Flush Living, Nice Duds, Servants, etc.

All American-made, bucks-up historical films try to soothe audiences with the usual upscale flourishes. In the case of The Last Duel the viewer is simultaneously living in medieval France and 21st Century America. The characters have to look as well-tended as the people we see in expensive clothing stores. Everyone is wearing perfectly tailored clothing, fresh from the cleaners, and they smell like nice cologne.

Hygiene standards in 1386 were almost certainly appalling by our standards, but we’re allowed to presume…okay, imagine that everyone slips into a hot bath each morning and uses a moisturizer and long-lasting anti-perspirant. This goes along with the great-looking garments and tunics, suede boots, expensive armor and high-style coifs (especially Ben Affleck‘s perfectly cut, canary-yellow hair). Jodie Comer‘s servants dressing and grooming her just so…very Maid Marian, very Kardashian.

And we all agree, of course, to not think about anyone answering the call of nature…get shut of it, shut it out, good God.

The only things that bother me (and I’ve mentioned these before) are the muted grayish-blue color scheme and Matt Damon‘s mullet.

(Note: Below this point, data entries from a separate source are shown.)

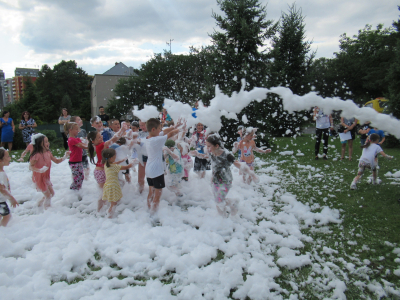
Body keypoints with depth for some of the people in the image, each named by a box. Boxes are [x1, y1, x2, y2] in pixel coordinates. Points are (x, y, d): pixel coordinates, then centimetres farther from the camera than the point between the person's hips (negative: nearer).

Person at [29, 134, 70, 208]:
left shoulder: (48, 153, 0)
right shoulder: (37, 155, -24)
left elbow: (56, 161, 10)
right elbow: (31, 166, -25)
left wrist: (64, 157, -4)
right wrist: (40, 170, -40)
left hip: (46, 177, 8)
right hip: (39, 178, -8)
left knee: (52, 193, 18)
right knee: (48, 195, -2)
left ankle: (40, 203, 39)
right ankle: (47, 209, 17)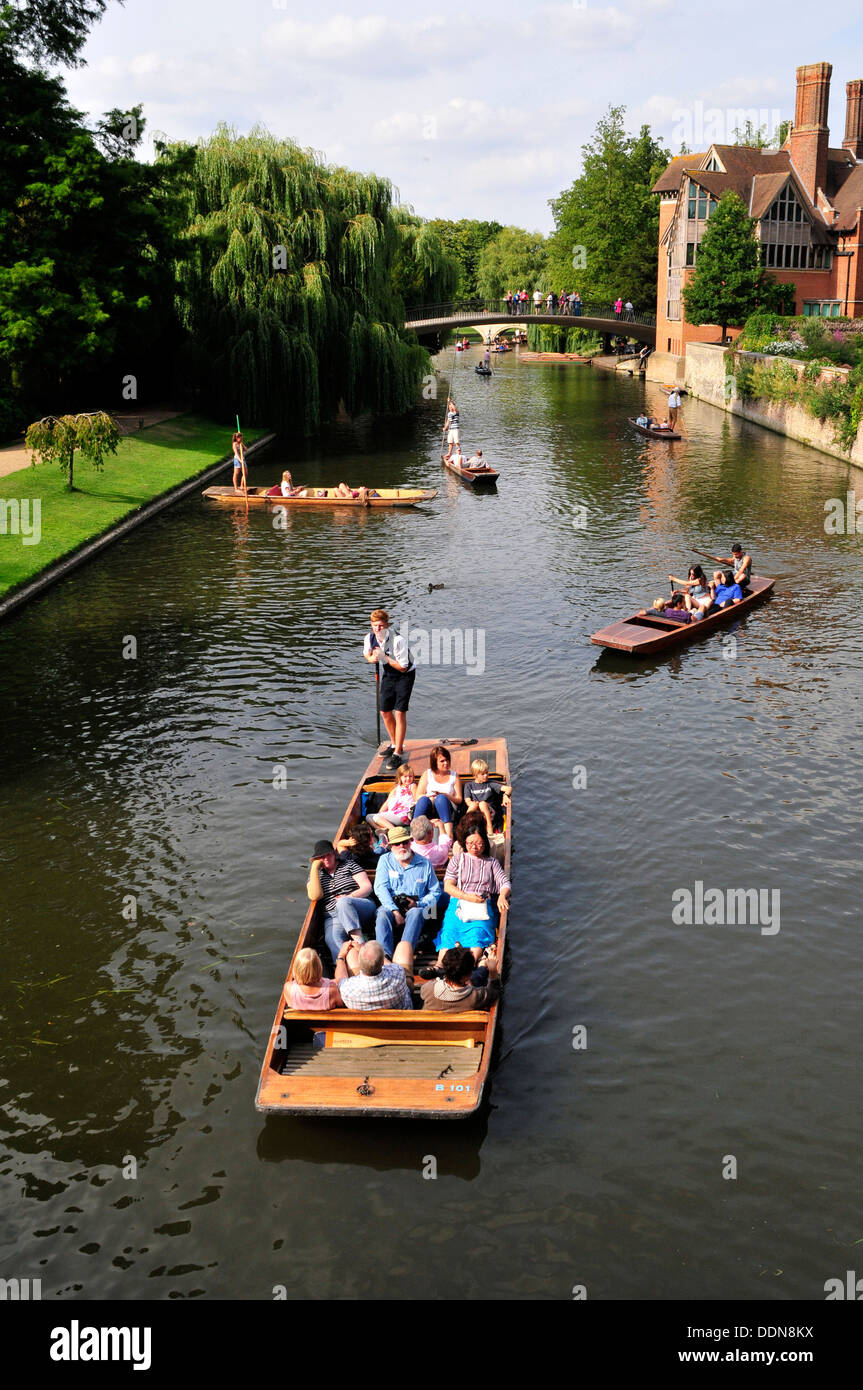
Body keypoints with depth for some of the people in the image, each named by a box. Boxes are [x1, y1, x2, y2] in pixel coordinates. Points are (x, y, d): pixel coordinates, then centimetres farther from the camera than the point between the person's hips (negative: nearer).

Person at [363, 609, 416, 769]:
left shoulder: (398, 640, -31)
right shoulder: (369, 638, -14)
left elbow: (402, 667, -25)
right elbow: (366, 654, 9)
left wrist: (384, 658, -31)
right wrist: (372, 658, -14)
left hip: (405, 675, -6)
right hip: (388, 674, 6)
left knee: (400, 712, -14)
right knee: (385, 712, 11)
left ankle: (397, 754, -10)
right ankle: (395, 744, 33)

You know that Ridley Scott chose that mullet deliberately; he loved knowing it would rub people like me the wrong way.

“Brown Sugar” Goes Into Hiding

The Rolling Stones have retired “Brown Sugar” from their stage show. An oft-performed track from their classic, half-century-old Sticky Fingers album, it’s a raunchy stomper about the sexual savoring of women of color. The lyrics use wicked images of 19th Century slave trade minglings as a fetid atmospheric element — the same hothouse that produced Richard Fleischer’s Mandingo (‘75).

I never processed “Brown Sugar” as anything more than a bad-boy taunt with erotic icing flung about. But in today’s context none of this works and so the song is toast.

Mick Jagger and Keith Richard have implied that the song’s excommunication may be temporary, and that it may return when the cultural mood shifts back into a semblance of sanity. Have they been talking to Ted Sarandos?